CHECK YOUR UNDERSTANDING ->
[a] Revise the post on open sourcing a premium theme: write out the part that begins at the words "The way I see" and stops after "core product better.", with "GPL" replaced by "GNU General Public License".
[b] Answer these questions from the post on open sourcing a premium theme.
(i) How many themes are being open sourced right now?
(ii) Under what license does the theme fall?
(iii) In what forms does the writer hope the open source community will contribute?

EXTRACT ->
::::
Not quite a month ago, I mentioned that I was going to begin open sourcing the themes (and potentially plugins) that we sell on WordPress.com. Right now, this is only a single theme (though others are in development and I’ll talk more about that later).
The initial post was met with some great conversation via both the comments and tweets – some pushback, some not – but I’m excited to see where this goes and I do feel that this is the best decision, for now, with respect to this particular theme.
Why Open Source a Premium Theme?
The way I see it, though I know not everyone does, is that the theme itself is open source by default. How easy it is to access the source code is another story, but it falls under the GPL (or a compatible) license which means that the source code is able to be freely distributed.
The advantage to this means that all of the work that the team and I have backlogged for this project (and for future projects) is publicly visible if for no other reason that for accountability. Ideally though, we’d be able to benefit from the open source community that comes in the forms of code reviews, pull requests, or just general conversations to help make the core product better.
::::
DATA UNDER STUDY ->

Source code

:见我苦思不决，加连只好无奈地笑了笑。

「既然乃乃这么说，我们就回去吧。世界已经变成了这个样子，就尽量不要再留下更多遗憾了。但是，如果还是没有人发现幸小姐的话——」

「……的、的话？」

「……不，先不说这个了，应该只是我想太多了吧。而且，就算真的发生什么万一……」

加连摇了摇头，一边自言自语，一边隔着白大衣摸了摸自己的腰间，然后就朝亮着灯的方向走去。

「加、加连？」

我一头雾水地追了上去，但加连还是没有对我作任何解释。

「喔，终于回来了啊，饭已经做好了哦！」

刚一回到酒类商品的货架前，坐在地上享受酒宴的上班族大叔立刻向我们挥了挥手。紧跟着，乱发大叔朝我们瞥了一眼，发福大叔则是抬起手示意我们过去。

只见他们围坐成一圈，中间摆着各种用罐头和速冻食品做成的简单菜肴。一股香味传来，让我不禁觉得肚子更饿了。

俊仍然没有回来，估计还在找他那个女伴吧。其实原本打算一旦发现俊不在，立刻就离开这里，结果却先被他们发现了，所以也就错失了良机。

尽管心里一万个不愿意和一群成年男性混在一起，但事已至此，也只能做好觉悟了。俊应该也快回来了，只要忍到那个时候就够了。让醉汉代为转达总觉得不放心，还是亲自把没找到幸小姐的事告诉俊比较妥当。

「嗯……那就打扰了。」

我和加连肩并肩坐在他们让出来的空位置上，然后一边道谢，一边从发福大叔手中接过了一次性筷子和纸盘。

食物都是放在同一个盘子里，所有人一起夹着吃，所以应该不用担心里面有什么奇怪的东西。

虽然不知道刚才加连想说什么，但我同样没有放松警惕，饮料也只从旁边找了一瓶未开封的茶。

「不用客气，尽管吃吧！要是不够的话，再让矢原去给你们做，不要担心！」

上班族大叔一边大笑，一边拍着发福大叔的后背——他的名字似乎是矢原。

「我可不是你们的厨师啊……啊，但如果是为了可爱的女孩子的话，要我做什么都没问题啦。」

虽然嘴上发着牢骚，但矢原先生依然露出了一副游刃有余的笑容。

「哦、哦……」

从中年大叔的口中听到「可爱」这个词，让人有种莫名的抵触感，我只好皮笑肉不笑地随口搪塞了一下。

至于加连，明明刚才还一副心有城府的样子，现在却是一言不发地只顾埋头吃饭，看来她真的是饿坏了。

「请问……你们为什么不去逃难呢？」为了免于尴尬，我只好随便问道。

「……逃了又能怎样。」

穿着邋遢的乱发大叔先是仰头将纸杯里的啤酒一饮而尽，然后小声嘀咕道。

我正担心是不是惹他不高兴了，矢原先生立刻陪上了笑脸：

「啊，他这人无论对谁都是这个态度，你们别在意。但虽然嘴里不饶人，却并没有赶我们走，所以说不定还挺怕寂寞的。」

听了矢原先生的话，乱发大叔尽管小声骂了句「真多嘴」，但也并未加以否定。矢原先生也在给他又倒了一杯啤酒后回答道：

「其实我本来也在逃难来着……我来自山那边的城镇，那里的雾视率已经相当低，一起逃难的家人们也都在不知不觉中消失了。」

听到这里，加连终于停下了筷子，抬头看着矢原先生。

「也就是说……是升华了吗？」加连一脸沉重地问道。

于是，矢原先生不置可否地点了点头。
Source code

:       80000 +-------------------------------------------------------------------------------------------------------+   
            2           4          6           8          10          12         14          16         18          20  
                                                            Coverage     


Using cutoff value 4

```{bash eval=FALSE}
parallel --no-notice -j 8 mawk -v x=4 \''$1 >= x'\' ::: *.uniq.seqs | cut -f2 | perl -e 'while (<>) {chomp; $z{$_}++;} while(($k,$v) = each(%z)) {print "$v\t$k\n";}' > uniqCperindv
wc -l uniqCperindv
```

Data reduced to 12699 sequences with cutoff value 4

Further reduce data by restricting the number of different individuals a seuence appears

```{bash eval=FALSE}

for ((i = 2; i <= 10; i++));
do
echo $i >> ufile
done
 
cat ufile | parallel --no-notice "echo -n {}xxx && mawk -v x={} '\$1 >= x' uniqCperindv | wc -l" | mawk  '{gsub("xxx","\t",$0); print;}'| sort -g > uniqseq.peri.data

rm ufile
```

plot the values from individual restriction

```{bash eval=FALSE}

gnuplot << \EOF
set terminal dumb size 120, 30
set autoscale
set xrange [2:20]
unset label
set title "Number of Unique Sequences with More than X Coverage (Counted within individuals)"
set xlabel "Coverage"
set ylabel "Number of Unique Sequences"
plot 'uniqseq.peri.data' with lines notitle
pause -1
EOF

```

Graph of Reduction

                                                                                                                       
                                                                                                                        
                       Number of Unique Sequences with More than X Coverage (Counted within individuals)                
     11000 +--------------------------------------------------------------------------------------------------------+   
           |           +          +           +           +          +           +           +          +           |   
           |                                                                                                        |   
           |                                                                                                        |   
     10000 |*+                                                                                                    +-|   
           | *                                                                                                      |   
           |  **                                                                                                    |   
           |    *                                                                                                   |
::::
ANSWERS TO THE PROBLEMS ->
[a]
The way I see it, though I know not everyone does, is that the theme itself is open source by default. How easy it is to access the source code is another story, but it falls under the GNU General Public License (or a compatible) license which means that the source code is able to be freely distributed.
The advantage to this means that all of the work that the team and I have backlogged for this project (and for future projects) is publicly visible if for no other reason that for accountability. Ideally though, we’d be able to benefit from the open source community that comes in the forms of code reviews, pull requests, or just general conversations to help make the core product better.

[b]
(i) A single theme.
(ii) The GPL, or a compatible license.
(iii) Code reviews, pull requests, or general conversations.